## Task objective
Below is a block of entries, which should be copied verbatim apart from the pictures.

Records shown below:

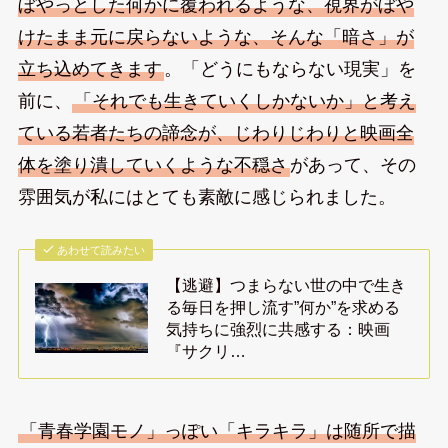
ぼやっとした何かに覆われるような、視界がぼや
けたまま元に戻らないような、そんな「暗さ」が
立ち込めてきます
。「どうにもならない現実」を
前に、
「それでも生きていくしかないか」と考え
ている若者たちの諦念が、じわりじわりと映画全
体を塗り潰していくような不穏さ
があって、その
雰囲気が私にはとても素敵に感じられました。
あわせて読みたい
【逃避】つまらない世の中で生き
る毎日を押し流す”何か”を求める
気持ちに強烈に共感する：映画
『サクリ…
「青春学園モノ」っぽい「キラキラ」は随所で描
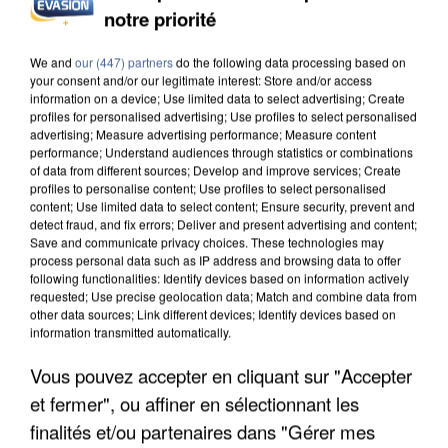
INCENDIES : L’ÎLE-DE-FRANCE LANCE UN ÉLAN
notre priorité
DE SOLIDARITÉ AVEC LES...
We and
our (447) partners
do the following data processing based on
your consent and/or our legitimate interest: Store and/or access
information on a device; Use limited data to select advertising; Create
profiles for personalised advertising; Use profiles to select personalised
advertising; Measure advertising performance; Measure content
performance; Understand audiences through statistics or combinations
of data from different sources; Develop and improve services; Create
profiles to personalise content; Use profiles to select personalised
content; Use limited data to select content; Ensure security, prevent and
detect fraud, and fix errors; Deliver and present advertising and content;
Save and communicate privacy choices. These technologies may
process personal data such as IP address and browsing data to offer
following functionalities: Identify devices based on information actively
requested; Use precise geolocation data; Match and combine data from
other data sources; Link different devices; Identify devices based on
information transmitted automatically.
Vous pouvez accepter en cliquant sur "Accepter
APRÈS TOUTES CES CANICULES, LES REFUGES
et fermer", ou affiner en sélectionnant les
DE FAUNE SAUVAGE SONT...
finalités et/ou partenaires dans "Gérer mes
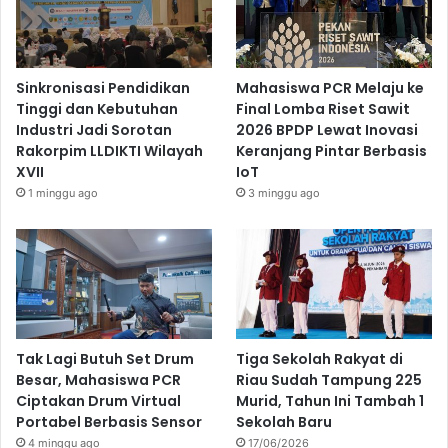
Sinkronisasi Pendidikan
Mahasiswa PCR Melaju ke
Tinggi dan Kebutuhan
Final Lomba Riset Sawit
Industri Jadi Sorotan
2026 BPDP Lewat Inovasi
Rakorpim LLDIKTI Wilayah
Keranjang Pintar Berbasis
XVII
IoT
1 minggu ago
3 minggu ago
Tak Lagi Butuh Set Drum
Tiga Sekolah Rakyat di
Besar, Mahasiswa PCR
Riau Sudah Tampung 225
Ciptakan Drum Virtual
Murid, Tahun Ini Tambah 1
Portabel Berbasis Sensor
Sekolah Baru
4 minggu ago
17/06/2026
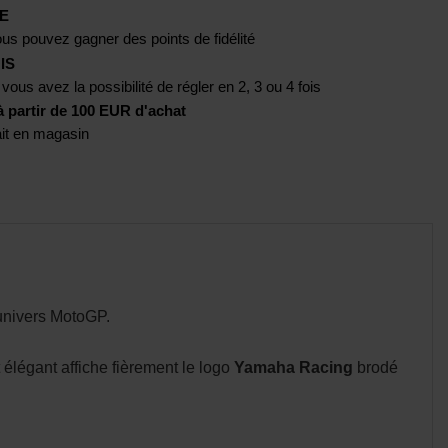
E
us pouvez gagner des points de fidélité
IS
 vous avez la possibilité de régler en 2, 3 ou 4 fois
artir de 100 EUR d'achat
rait en magasin
’univers MotoGP.
 élégant affiche fièrement le logo
Yamaha Racing
brodé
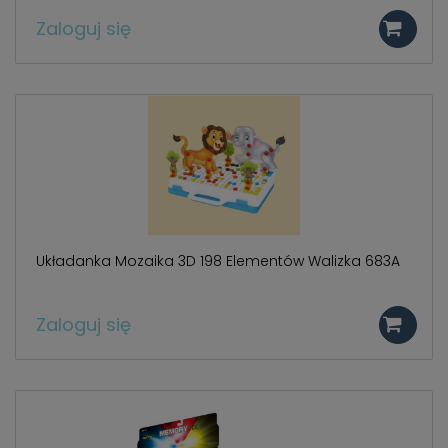
Zaloguj się
Układanka Mozaika 3D 198 Elementów Walizka 683A
Zaloguj się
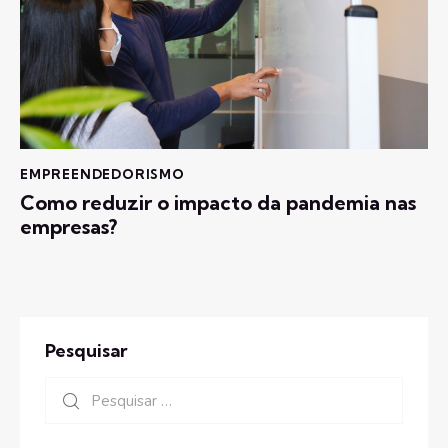
EMPREENDEDORISMO
Como reduzir o impacto da pandemia nas
empresas?
Pesquisar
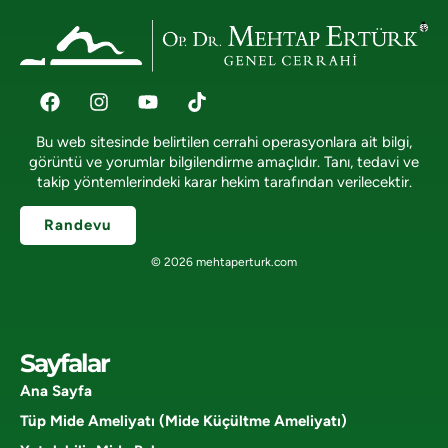
Bu web sitesinde belirtilen cerrahi operasyonlara ait bilgi,
görüntü ve yorumlar bilgilendirme amaçlıdır. Tanı, tedavi ve
takip yöntemlerindeki karar hekim tarafından verilecektir.
Randevu
© 2026 mehtaperturk.com
Sayfalar
Ana Sayfa
Tüp Mide Ameliyatı (Mide Küçültme Ameliyatı)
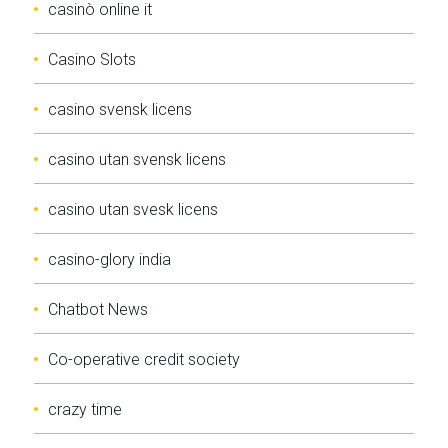
casinò online it
Casino Slots
casino svensk licens
casino utan svensk licens
casino utan svesk licens
casino-glory india
Chatbot News
Co-operative credit society
crazy time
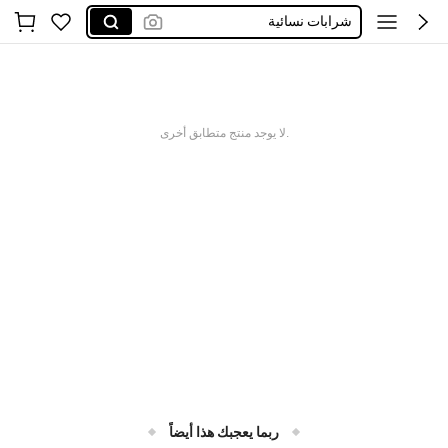
شرابات نسائية
بيجامات نسائي
ستيان يرفع الصدر
سنتيانه
.لا يوجد منتج متطابق أخرى
ربما يعجبك هذا أيضاً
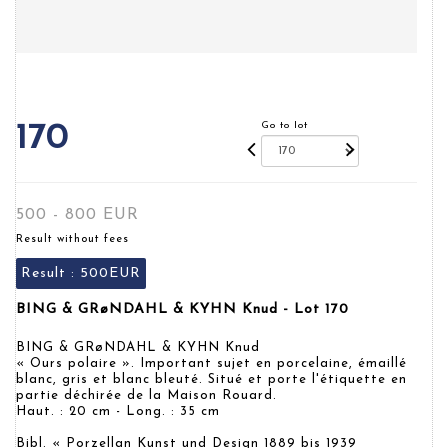
Go to lot
170
500 - 800 EUR
Result without fees
Result :
500EUR
BING & GRøNDAHL & KYHN Knud - Lot 170
BING & GRøNDAHL & KYHN Knud
« Ours polaire ». Important sujet en porcelaine, émaillé
blanc, gris et blanc bleuté. Situé et porte l'étiquette en
partie déchirée de la Maison Rouard.
Haut. : 20 cm - Long. : 35 cm
Bibl. « Porzellan Kunst und Design 1889 bis 1939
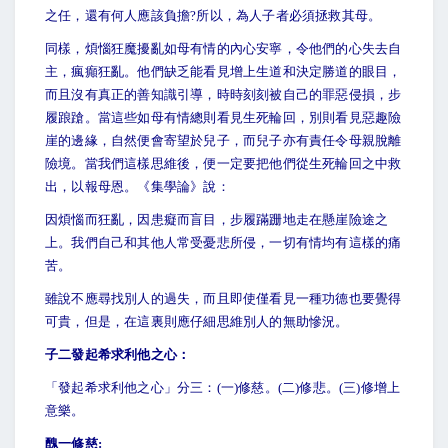
之任，還有何人應該負擔?所以，為人子者必須拯救其母。
同樣，煩惱狂魔擾亂如母有情的內心安寧，令他們的心失去自
主，瘋癲狂亂。他們缺乏能看見增上生道和決定勝道的眼目，
而且沒有真正的善知識引導，時時刻刻被自己的罪惡侵損，步
履踉蹌。當這些如母有情總則看見生死輪回，別則看見惡趣險
崖的邊緣，自然便會寄望於兒子，而兒子亦有責任令母親脫離
險境。當我們這樣思維後，便一定要把他們從生死輪回之中救
出，以報母恩。《集學論》說：
因煩惱而狂亂，因患癡而盲目，步履蹣跚地走在懸崖險途之
上。我們自己和其他人常受憂悲所侵，一切有情均有這樣的痛
苦。
雖說不應尋找別人的過失，而且即使僅看見一種功德也要覺得
可貴，但是，在這裏則應仔細思維別人的無助慘況。
子二發起希求利他之心：
「發起希求利他之心」分三：(一)修慈。(二)修悲。(三)修增上
意樂。
醜一修慈:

End of Records shown.

## Expected answer
ぼやっとした何かに覆われるような、視界がぼや
けたまま元に戻らないような、そんな「暗さ」が
立ち込めてきます
。「どうにもならない現実」を
前に、
「それでも生きていくしかないか」と考え
ている若者たちの諦念が、じわりじわりと映画全
体を塗り潰していくような不穏さ
があって、その
雰囲気が私にはとても素敵に感じられました。
あわせて読みたい
【逃避】つまらない世の中で生き
る毎日を押し流す”何か”を求める
気持ちに強烈に共感する：映画
『サクリ…
「青春学園モノ」っぽい「キラキラ」は随所で描
INCENDIES : L’ÎLE-DE-FRANCE LANCE UN ÉLAN
notre priorité
DE SOLIDARITÉ AVEC LES...
We and
our (447) partners
do the following data processing based on
your consent and/or our legitimate interest: Store and/or access
information on a device; Use limited data to select advertising; Create
profiles for personalised advertising; Use profiles to select personalised
advertising; Measure advertising performance; Measure content
performance; Understand audiences through statistics or combinations
of data from different sources; Develop and improve services; Create
profiles to personalise content; Use profiles to select personalised
content; Use limited data to select content; Ensure security, prevent and
detect fraud, and fix errors; Deliver and present advertising and content;
Save and communicate privacy choices. These technologies may
process personal data such as IP address and browsing data to offer
following functionalities: Identify devices based on information actively
requested; Use precise geolocation data; Match and combine data from
other data sources; Link different devices; Identify devices based on
information transmitted automatically.
Vous pouvez accepter en cliquant sur "Accepter
APRÈS TOUTES CES CANICULES, LES REFUGES
et fermer", ou affiner en sélectionnant les
DE FAUNE SAUVAGE SONT...
finalités et/ou partenaires dans "Gérer mes
Sinkronisasi Pendidikan
Mahasiswa PCR Melaju ke
Tinggi dan Kebutuhan
Final Lomba Riset Sawit
Industri Jadi Sorotan
2026 BPDP Lewat Inovasi
Rakorpim LLDIKTI Wilayah
Keranjang Pintar Berbasis
XVII
IoT
1 minggu ago
3 minggu ago
Tak Lagi Butuh Set Drum
Tiga Sekolah Rakyat di
Besar, Mahasiswa PCR
Riau Sudah Tampung 225
Ciptakan Drum Virtual
Murid, Tahun Ini Tambah 1
Portabel Berbasis Sensor
Sekolah Baru
4 minggu ago
17/06/2026
E
us pouvez gagner des points de fidélité
IS
 vous avez la possibilité de régler en 2, 3 ou 4 fois
artir de 100 EUR d'achat
rait en magasin
’univers MotoGP.
 élégant affiche fièrement le logo
Yamaha Racing
brodé
Zaloguj się
Układanka Mozaika 3D 198 Elementów Walizka 683A
Zaloguj się
EMPREENDEDORISMO
Como reduzir o impacto da pandemia nas
empresas?
Pesquisar
Bu web sitesinde belirtilen cerrahi operasyonlara ait bilgi,
görüntü ve yorumlar bilgilendirme amaçlıdır. Tanı, tedavi ve
takip yöntemlerindeki karar hekim tarafından verilecektir.
Randevu
© 2026 mehtaperturk.com
Sayfalar
Ana Sayfa
Tüp Mide Ameliyatı (Mide Küçültme Ameliyatı)
casinò online it
Casino Slots
casino svensk licens
casino utan svensk licens
casino utan svesk licens
casino-glory india
Chatbot News
Co-operative credit society
crazy time
شرابات نسائية
بيجامات نسائي
ستيان يرفع الصدر
سنتيانه
.لا يوجد منتج متطابق أخرى
ربما يعجبك هذا أيضاً
Go to lot
170
500 - 800 EUR
Result without fees
Result :
500EUR
BING & GRøNDAHL & KYHN Knud - Lot 170
BING & GRøNDAHL & KYHN Knud
« Ours polaire ». Important sujet en porcelaine, émaillé
blanc, gris et blanc bleuté. Situé et porte l'étiquette en
partie déchirée de la Maison Rouard.
Haut. : 20 cm - Long. : 35 cm
Bibl. « Porzellan Kunst und Design 1889 bis 1939
之任，還有何人應該負擔?所以，為人子者必須拯救其母。
同樣，煩惱狂魔擾亂如母有情的內心安寧，令他們的心失去自
主，瘋癲狂亂。他們缺乏能看見增上生道和決定勝道的眼目，
而且沒有真正的善知識引導，時時刻刻被自己的罪惡侵損，步
履踉蹌。當這些如母有情總則看見生死輪回，別則看見惡趣險
崖的邊緣，自然便會寄望於兒子，而兒子亦有責任令母親脫離
險境。當我們這樣思維後，便一定要把他們從生死輪回之中救
出，以報母恩。《集學論》說：
因煩惱而狂亂，因患癡而盲目，步履蹣跚地走在懸崖險途之
上。我們自己和其他人常受憂悲所侵，一切有情均有這樣的痛
苦。
雖說不應尋找別人的過失，而且即使僅看見一種功德也要覺得
可貴，但是，在這裏則應仔細思維別人的無助慘況。
子二發起希求利他之心：
「發起希求利他之心」分三：(一)修慈。(二)修悲。(三)修增上
意樂。
醜一修慈:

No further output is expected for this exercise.